Friday, June 21, 2013

Part IX: Cage Diving

I awoke at 4:15 am.  Not a pretty time.  I usually see it from the other side of a day.  But the drive to Gainsbaii is several hours long and the hope was to be in the water by 7:30.  Most of us slept in the small bus.  And when we awoke once more, we were before a boat launch with a line of diving vessels waiting to dunk.


We breakfasted as  - Vian - our dive master explained some of the safety proceedures regarding getting into a cage with a Great White just outside the bars. 

(PS.  Vian seemed like a ridiculously appropriate name to me and I almost laughed when he said it.  The reason is because the name sounds very much like the French word for ‘meat’.  A shark-dive master whose name is meat…)






We loaded onto the diving boat and a tractor with enormous wheels towed us to the ramp.  Huge engines were motored into position and throttled up, pulling the boat off it’s trolley, out into the water.



We dropped anchor several miles off shore, several miles short of Dyer Island.  Two large Tuna heads were hooked and thrown over as bait.  It wasn’t long before the scent drifted out and attracted the first Great White shark I’ve ever seen.  She was a large female.  Gorgeous.




I was quick to get in the water.  Number 1 question since I’ve gotten back:  Weren’t you scared?  Helllls no.  I was giddy as a little boy.  Being so close to something so large and strong, something practically in perfect tune with it’s environment – an animal that has not needed to evolve further for millions of years.  I only see these creatures as magnificent.



Unfortunately Spielberg did us all a great disservice by engraving in our skulls the notion that sharks are blood thirsty eating machines that think only of killing.  Vending machines kill more people every year than White Sharks. 

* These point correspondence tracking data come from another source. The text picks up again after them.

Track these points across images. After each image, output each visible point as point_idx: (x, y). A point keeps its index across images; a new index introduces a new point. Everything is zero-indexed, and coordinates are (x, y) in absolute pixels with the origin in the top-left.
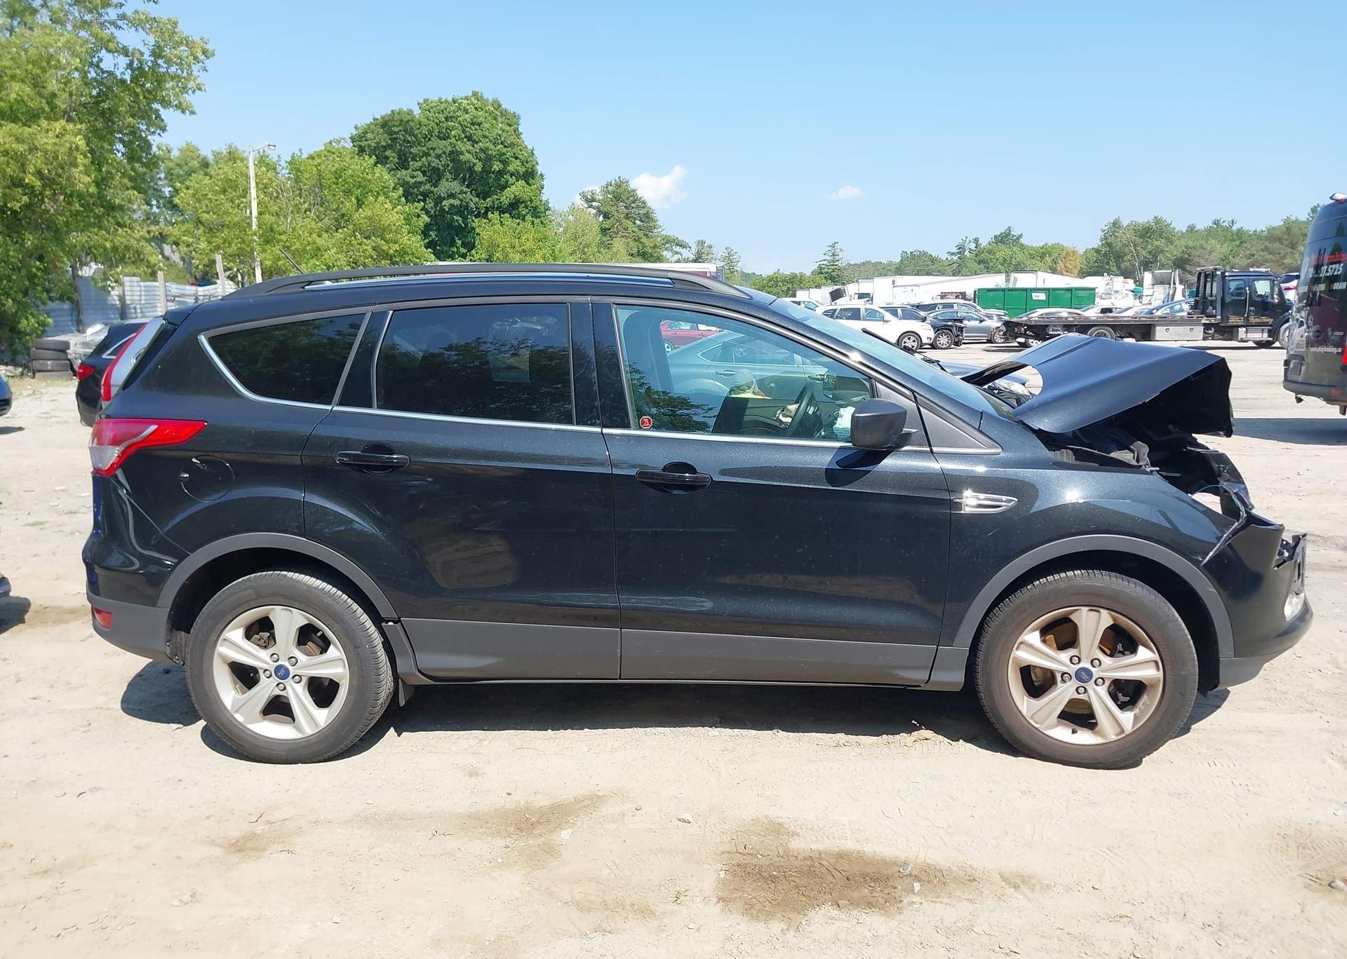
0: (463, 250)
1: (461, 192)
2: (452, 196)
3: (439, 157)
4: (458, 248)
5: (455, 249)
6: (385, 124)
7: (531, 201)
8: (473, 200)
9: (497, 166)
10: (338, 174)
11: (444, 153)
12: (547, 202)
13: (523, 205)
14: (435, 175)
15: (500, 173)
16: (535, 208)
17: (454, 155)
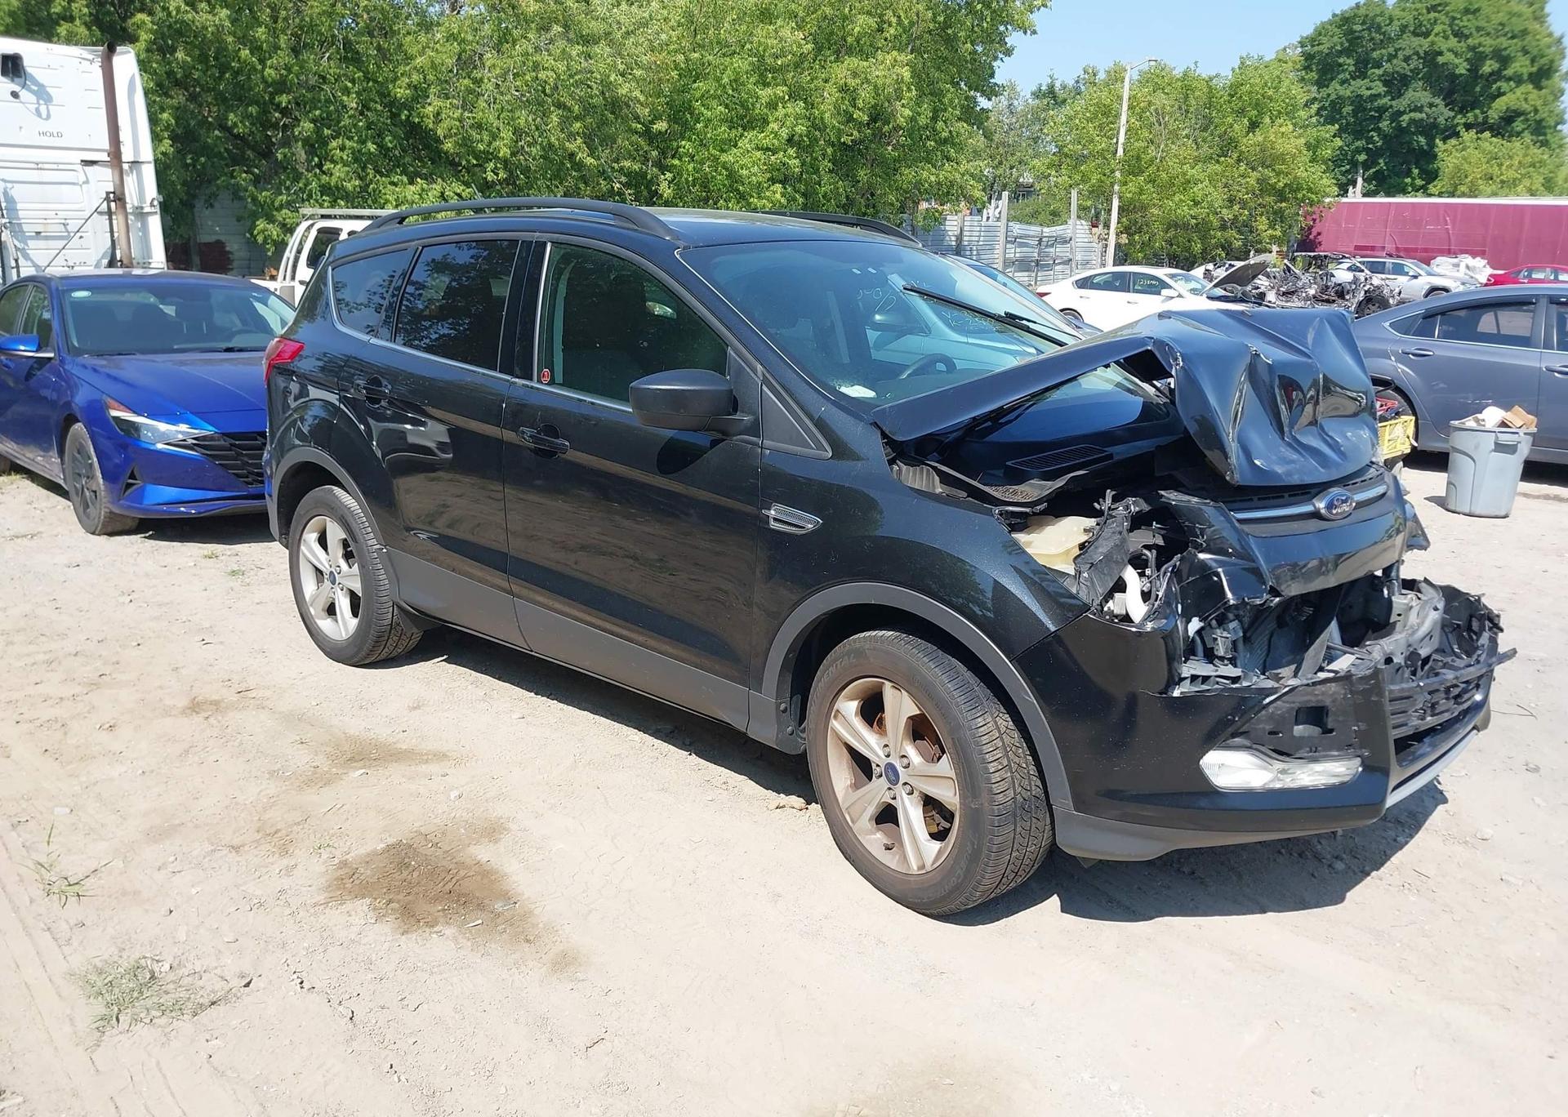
0: (1419, 182)
1: (1431, 105)
2: (1419, 109)
3: (1407, 59)
4: (1413, 179)
5: (1408, 180)
6: (1344, 21)
7: (1536, 111)
8: (1443, 113)
9: (1488, 67)
10: (1234, 90)
11: (1417, 53)
12: (1564, 112)
13: (1522, 118)
14: (1396, 84)
15: (1497, 75)
16: (1539, 122)
17: (1431, 57)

Most people, in fact, survive shark attacks.  Why would this be if these animals were so hungry?  Well there’s a few reasons.  The most interesting one, I learned from Vian.  Sharks have a highly developed sense of taste, which goes beyond the normal concept of ‘taste’.  They have receptors in their mouths that allow them, with one taste to determine the fat:meat:bone ratio of any given food.  People generally survive attacks because the shark has a taste, realizes how low our meat to bone ratio is and looks for something else.  Why?  The shark doesn’t want to waste the time it would take to eat and more importantly digest us.  Now… as for someone who is severely over-weight…that person might taste a little different.  Sharks are highly sensitive to the amount of work required to survive, especially since they must constantly move – unlike lions that only move for about four hours a day.   A shark simply does not want to eat anything without a high yield.  It’s far more efficient to go find something else that’s tastier. 

Think of it this way:  We’ve all at one point been eating chicken wings and come across the one that sat in the deep fryer for one cycle too long.  It’s almost all bone and the meat that is still on it is tough skimpy.  How many of us have attempted one little bite and thought “screw this!”, then threw it in the pile of bones and went in for the next fat chicken wing?  For a shark, we humans are that puny over-cooked chicken wing.

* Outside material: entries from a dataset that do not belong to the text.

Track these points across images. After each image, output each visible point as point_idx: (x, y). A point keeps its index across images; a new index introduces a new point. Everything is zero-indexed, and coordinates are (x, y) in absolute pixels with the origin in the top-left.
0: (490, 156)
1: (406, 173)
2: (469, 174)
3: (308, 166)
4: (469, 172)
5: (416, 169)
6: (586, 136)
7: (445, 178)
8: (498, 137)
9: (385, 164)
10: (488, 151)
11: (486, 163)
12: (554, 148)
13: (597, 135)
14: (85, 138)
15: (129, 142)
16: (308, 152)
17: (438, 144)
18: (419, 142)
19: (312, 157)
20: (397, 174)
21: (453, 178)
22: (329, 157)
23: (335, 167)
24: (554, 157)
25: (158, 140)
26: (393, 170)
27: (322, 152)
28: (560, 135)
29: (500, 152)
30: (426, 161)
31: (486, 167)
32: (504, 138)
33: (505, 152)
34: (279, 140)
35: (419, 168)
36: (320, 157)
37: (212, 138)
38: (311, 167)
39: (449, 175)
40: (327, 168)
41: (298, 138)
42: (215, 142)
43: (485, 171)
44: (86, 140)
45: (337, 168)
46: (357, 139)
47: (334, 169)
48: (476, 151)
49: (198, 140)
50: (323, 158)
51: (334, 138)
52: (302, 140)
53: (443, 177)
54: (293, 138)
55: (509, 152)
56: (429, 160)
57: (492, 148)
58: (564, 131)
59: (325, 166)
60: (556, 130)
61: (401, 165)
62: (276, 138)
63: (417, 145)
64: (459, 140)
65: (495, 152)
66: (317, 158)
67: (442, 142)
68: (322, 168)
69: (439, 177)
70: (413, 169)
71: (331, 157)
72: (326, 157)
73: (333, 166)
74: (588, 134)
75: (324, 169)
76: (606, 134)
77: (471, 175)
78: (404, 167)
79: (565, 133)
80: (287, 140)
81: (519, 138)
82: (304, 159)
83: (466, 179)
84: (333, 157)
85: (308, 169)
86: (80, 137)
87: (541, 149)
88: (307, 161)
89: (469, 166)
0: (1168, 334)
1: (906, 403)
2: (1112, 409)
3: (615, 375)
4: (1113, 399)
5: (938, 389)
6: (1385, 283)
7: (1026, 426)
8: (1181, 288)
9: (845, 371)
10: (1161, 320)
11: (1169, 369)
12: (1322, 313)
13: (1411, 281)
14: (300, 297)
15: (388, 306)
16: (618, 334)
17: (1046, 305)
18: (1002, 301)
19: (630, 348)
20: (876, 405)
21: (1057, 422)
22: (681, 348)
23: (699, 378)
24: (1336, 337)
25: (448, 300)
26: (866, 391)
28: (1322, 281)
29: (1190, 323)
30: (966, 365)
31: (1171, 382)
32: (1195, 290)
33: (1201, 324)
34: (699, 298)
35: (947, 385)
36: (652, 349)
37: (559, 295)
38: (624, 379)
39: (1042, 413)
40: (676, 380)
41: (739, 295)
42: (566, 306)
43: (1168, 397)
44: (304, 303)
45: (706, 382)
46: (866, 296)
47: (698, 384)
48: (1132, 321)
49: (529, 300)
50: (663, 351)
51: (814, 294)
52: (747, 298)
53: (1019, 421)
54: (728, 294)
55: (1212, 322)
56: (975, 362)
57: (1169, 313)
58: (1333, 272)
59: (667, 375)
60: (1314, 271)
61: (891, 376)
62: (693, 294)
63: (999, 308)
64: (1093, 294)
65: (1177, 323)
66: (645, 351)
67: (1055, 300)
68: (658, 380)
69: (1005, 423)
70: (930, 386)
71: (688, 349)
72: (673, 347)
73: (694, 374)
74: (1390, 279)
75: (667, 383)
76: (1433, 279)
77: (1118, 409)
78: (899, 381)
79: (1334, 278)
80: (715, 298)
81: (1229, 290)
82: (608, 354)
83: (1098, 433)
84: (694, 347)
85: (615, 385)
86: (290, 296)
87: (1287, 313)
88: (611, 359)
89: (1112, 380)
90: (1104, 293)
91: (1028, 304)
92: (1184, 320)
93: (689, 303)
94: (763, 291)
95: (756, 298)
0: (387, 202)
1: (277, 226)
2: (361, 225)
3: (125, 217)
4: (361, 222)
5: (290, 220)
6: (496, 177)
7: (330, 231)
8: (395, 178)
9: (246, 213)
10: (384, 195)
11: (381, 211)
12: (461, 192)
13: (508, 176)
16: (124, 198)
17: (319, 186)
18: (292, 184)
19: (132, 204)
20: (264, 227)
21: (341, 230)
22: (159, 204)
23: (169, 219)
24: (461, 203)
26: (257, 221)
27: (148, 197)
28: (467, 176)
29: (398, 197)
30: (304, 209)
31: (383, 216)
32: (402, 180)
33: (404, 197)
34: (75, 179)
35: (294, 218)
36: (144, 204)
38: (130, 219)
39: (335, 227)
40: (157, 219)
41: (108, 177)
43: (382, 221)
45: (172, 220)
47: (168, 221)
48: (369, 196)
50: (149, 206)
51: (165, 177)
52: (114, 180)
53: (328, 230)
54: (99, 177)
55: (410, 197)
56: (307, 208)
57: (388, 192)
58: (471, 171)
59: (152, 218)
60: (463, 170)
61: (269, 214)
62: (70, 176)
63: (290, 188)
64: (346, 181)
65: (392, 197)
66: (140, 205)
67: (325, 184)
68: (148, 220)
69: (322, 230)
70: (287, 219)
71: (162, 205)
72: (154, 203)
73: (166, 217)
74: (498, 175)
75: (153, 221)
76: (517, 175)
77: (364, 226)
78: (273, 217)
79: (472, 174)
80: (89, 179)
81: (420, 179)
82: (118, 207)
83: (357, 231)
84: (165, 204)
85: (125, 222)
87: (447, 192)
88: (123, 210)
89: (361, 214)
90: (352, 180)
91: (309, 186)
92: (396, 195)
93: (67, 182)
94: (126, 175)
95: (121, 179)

Now, what about the really vicious fatal attacks?  Well, that’s usually a problem of territory.  If you’re surfing along above the water and suddenly lose your balance and fall off and you just happen to hit a shark…well chances are you’ve startled the shark and when it comes to the fight or flight mode, chances are the shark is going to fight.  It is a simple case of fish-out-of-water.. but in this case, person-in-water… or person not attuned to the environment they now find themselves.

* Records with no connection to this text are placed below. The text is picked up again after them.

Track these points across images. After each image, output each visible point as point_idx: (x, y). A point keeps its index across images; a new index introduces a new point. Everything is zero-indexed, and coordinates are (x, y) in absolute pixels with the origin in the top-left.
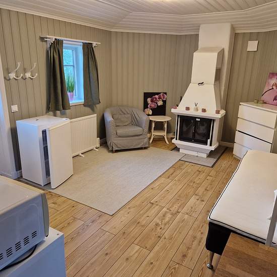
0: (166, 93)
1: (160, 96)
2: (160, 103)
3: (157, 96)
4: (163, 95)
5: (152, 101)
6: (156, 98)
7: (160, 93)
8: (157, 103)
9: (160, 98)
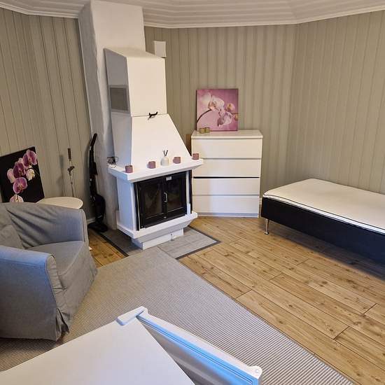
0: (33, 149)
1: (26, 158)
2: (31, 174)
3: (21, 161)
4: (31, 155)
5: (17, 175)
6: (21, 165)
7: (24, 152)
8: (25, 176)
9: (27, 163)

Think of it this way.  Would anyone in their right mind put on a Yankee’s ballcap, go down to a bar in Southie Boston, cozy right up next to an Irish man watching the Red Sox losing and start talking about how awesome the Yankee’s are?  Dude is gonna to get a beatin’.



On the back of our diving boat a man sat churning a huge barrel of bloody water with a piece of wood.  He also had a small hand line that he was tossing over board and hauling back up.  Live bait cannot be used by law, but anything caught while out on the water may be used to help chum the water. 

He got a tug on his line and pulled up a baby smooth-hound shark.  Naturally I wanted to touch the live shark and asked if I could hold it.



The skin was incredibly smooth to run my hand along its body from head to tail.  But to stroke the skin in the opposite direction was impossible.  The scale skin gripped stronger than the coarsest sandpaper.

 The Smooth-Hound soon tired from lack of breathing and I tossed him back in the water.






My turn came up again and I got back in the cage.  These next few photos were taken by an impromptu friend who was not in the cage.  As you can make out, I was in the far left end of the cage.  I was very lucky.  Every time the shark banked away from the bait, she came right past my side of the cage.






See how close she came?  We were face to face.





I made the extravagant decision to buy an underwater camera and this was the only ‘ok’ photo I got out of it.  Unfortunately, at this time of year, visibility under water was absolutely terrible.  Luckily the sharks got very close and I got great views underwater.




I got out of the cage once more and couldn’t be more pleased.  The little boy in me was dumb with smiles, but what came next – these three pictures below - topped it all.







She partially breached going for the bait.  I watched – and luckily not through the camera.  I had the camera poised before my chest and just held the shutter button down as I watched.  One of the best things I’ve ever seen.

After that last spectacle, it was time to go.  We left the cage floating and turned back for land.






One last shot with Vian – the dive master - and myself.